THE TASK:
Can you repeat every line of the material below word for word, without any changes?

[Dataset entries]
* * * * * * *

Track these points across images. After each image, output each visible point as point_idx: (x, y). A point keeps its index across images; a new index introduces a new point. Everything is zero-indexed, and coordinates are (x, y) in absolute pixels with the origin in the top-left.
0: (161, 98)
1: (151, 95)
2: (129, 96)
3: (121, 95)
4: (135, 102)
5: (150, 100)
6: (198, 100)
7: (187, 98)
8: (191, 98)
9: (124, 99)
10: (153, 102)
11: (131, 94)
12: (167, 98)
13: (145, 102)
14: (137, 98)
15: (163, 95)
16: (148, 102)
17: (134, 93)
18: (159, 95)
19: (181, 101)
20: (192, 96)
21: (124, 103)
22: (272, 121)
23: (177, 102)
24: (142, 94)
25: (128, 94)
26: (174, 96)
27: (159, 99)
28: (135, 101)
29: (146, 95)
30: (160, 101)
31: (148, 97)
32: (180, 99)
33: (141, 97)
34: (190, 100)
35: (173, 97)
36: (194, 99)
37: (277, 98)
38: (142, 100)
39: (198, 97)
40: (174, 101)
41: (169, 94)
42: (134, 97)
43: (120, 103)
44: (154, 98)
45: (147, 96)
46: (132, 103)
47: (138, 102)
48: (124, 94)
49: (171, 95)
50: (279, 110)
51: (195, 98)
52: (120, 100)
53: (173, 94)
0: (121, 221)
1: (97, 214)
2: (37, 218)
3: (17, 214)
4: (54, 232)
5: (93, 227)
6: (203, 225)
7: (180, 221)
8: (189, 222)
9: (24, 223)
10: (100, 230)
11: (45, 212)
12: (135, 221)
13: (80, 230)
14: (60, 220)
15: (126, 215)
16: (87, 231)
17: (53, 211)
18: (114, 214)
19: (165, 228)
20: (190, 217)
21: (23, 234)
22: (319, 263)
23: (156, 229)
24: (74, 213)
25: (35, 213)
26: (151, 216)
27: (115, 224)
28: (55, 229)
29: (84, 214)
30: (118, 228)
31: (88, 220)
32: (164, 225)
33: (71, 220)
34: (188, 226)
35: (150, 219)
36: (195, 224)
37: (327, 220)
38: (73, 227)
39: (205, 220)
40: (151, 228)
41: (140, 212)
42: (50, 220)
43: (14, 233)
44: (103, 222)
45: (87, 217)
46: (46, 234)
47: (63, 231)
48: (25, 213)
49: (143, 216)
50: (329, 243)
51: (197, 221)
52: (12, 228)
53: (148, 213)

* * * * * * *

RESULT BELOW:
Track these points across images. After each image, output each visible point as point_idx: (x, y). A point keeps its index across images; a new index introduces a new point. Everything is zero-indexed, and coordinates are (x, y) in absolute pixels with the origin in the top-left.
0: (161, 98)
1: (151, 95)
2: (129, 96)
3: (121, 95)
4: (135, 102)
5: (150, 100)
6: (198, 100)
7: (187, 98)
8: (191, 98)
9: (124, 99)
10: (153, 102)
11: (131, 94)
12: (167, 98)
13: (145, 102)
14: (137, 98)
15: (163, 95)
16: (148, 102)
17: (134, 93)
18: (159, 95)
19: (181, 101)
20: (192, 96)
21: (124, 103)
22: (272, 121)
23: (177, 102)
24: (142, 94)
25: (128, 94)
26: (174, 96)
27: (159, 99)
28: (135, 101)
29: (146, 95)
30: (160, 101)
31: (148, 97)
32: (180, 99)
33: (141, 97)
34: (190, 100)
35: (173, 97)
36: (194, 99)
37: (277, 98)
38: (142, 100)
39: (198, 97)
40: (174, 101)
41: (169, 94)
42: (134, 97)
43: (120, 103)
44: (154, 98)
45: (147, 96)
46: (132, 103)
47: (138, 102)
48: (124, 94)
49: (171, 95)
50: (279, 110)
51: (195, 98)
52: (120, 100)
53: (173, 94)
0: (121, 221)
1: (97, 214)
2: (37, 218)
3: (17, 214)
4: (54, 232)
5: (93, 227)
6: (203, 225)
7: (180, 221)
8: (189, 222)
9: (24, 223)
10: (100, 230)
11: (45, 212)
12: (135, 221)
13: (80, 230)
14: (60, 220)
15: (126, 215)
16: (87, 231)
17: (53, 211)
18: (114, 214)
19: (165, 228)
20: (190, 217)
21: (23, 234)
22: (319, 263)
23: (156, 229)
24: (74, 213)
25: (35, 213)
26: (151, 216)
27: (115, 224)
28: (55, 229)
29: (84, 214)
30: (118, 228)
31: (88, 220)
32: (164, 225)
33: (71, 220)
34: (188, 226)
35: (150, 219)
36: (195, 224)
37: (327, 220)
38: (73, 227)
39: (205, 220)
40: (151, 228)
41: (140, 212)
42: (50, 220)
43: (14, 233)
44: (103, 222)
45: (87, 217)
46: (46, 234)
47: (63, 231)
48: (25, 213)
49: (143, 216)
50: (329, 243)
51: (197, 221)
52: (12, 228)
53: (148, 213)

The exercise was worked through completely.